Anyway, Fr. Rick was one of the good guys.

Eternal memory.


  1. Oh no, so sorry to hear that. Kept meaning to get to Say Cyril and Methodius, especially now that my son lives in Raleigh. Memory eternal.

  2. From Facebook via Byzcath:

    My name is Father Iouri Koslovskii, and I have the unfortunate duty to address all of you, fr. Rick’s friends, from His Facebook page, with the notice of His passing into the House of the Lord. He died on Sunday night, July 14, at 10:35 PM Kyiv Time (3:35 PM EDT).

    For many of us, Father Rick was so much more than just a Facebook friend. He was a person who always left a mark on the soul of the people that he befriended. With his sincerity, love, intentionality to help and serve, honesty, openness, knowledge, and spiritual integrity he entered lives of so many of us like an angel of God’s calm and simple power.

    His last dream was that of transferring to Ukraine and working on Project Rachel (post-abortion reconciliation ministry). His trip to Ukraine two weeks ago was arduous. After a nine hours flight to Prague, there was no other option but to take a bus into Ukraine, which takes about 17 hours. He was then detained at the border and spent 12 hours sorting out the situation. I was allowed to pick him up late at night, and when I met him at the gate of the facility, I expected to see a tired and exhausted man after several days of sleepless trials. Instead, I was met with this big smile on his face and a spring in his step. Something, I didn’t see in him for years. And it was not just an expression of the end of challenging adventures. It was happiness for having arrived at the place that he longed for in years.

    His last day was the day of the Lord, Sunday. He celebrated a beautiful liturgy in the morning. After lunch, even though it was raining heavily and the temperatures were low, we took a trip together with my family to Stradch, a place of pilgrimage outside Lviv, where monks inhabited caverns since the twelfth century. We visited the church and the graves of the many people who chose to be buried there entrusting their souls to the everlasting prayers of the monks. The same mount became a place of martyrdom for members of our Church at the hand of Soviet soldiers in 1941. We came back to the facility where we attended a dance competition of our students and then during the little dancing night that followed. He asked one of our teachers to a dance. Finished it, bowed and with a smile on his face collapsed to the ground.
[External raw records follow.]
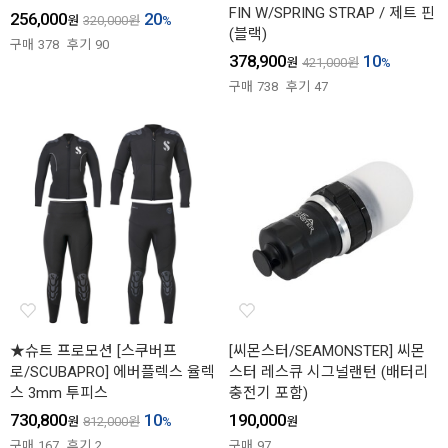
FIN W/SPRING STRAP / 제트 핀
256,000
20
원
320,000
원
%
(블랙)
구매
378
후기
90
378,900
10
원
421,000
원
%
구매
738
후기
47
★슈트 프로모션 [스쿠버프
[씨몬스터/SEAMONSTER] 씨몬
로/SCUBAPRO] 에버플렉스 율렉
스터 레스큐 시그널랜턴 (배터리
스 3mm 투피스
충전기 포함)
730,800
10
190,000
원
812,000
원
%
원
구매
167
후기
2
구매
97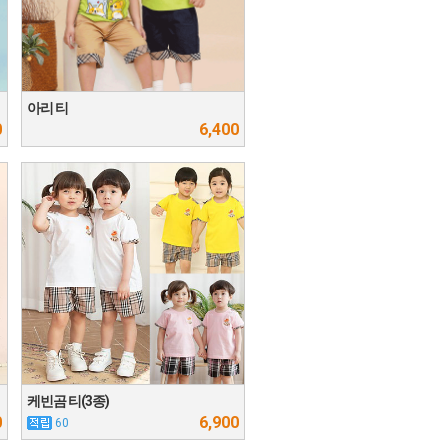
아리 티
0
6,400
케빈곰 티(3종)
0
6,900
60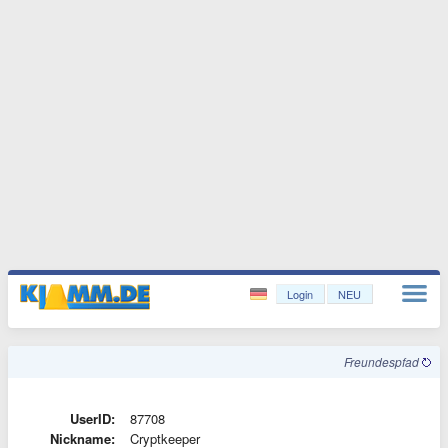
Login
NEU
Freundespfad
UserID:
87708
Nickname:
Cryptkeeper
    If you knew him, you would know how much he appreciated dancing. Two days ago, he was preaching at the vespers inviting everyone to learn to dance, because otherwise, you will be bored in heaven (Psalms 149:3). The lady that danced with him last said that he probably never realized what happened to him and just kept dancing on, but in front of the Heavenly Altar.

    One of the most joyful people I've known, Prof. Dan Kavka, the diak of Philly's main Ruthenian parish, went much like that. Singing Ruthenian folk songs. Went down mid-song.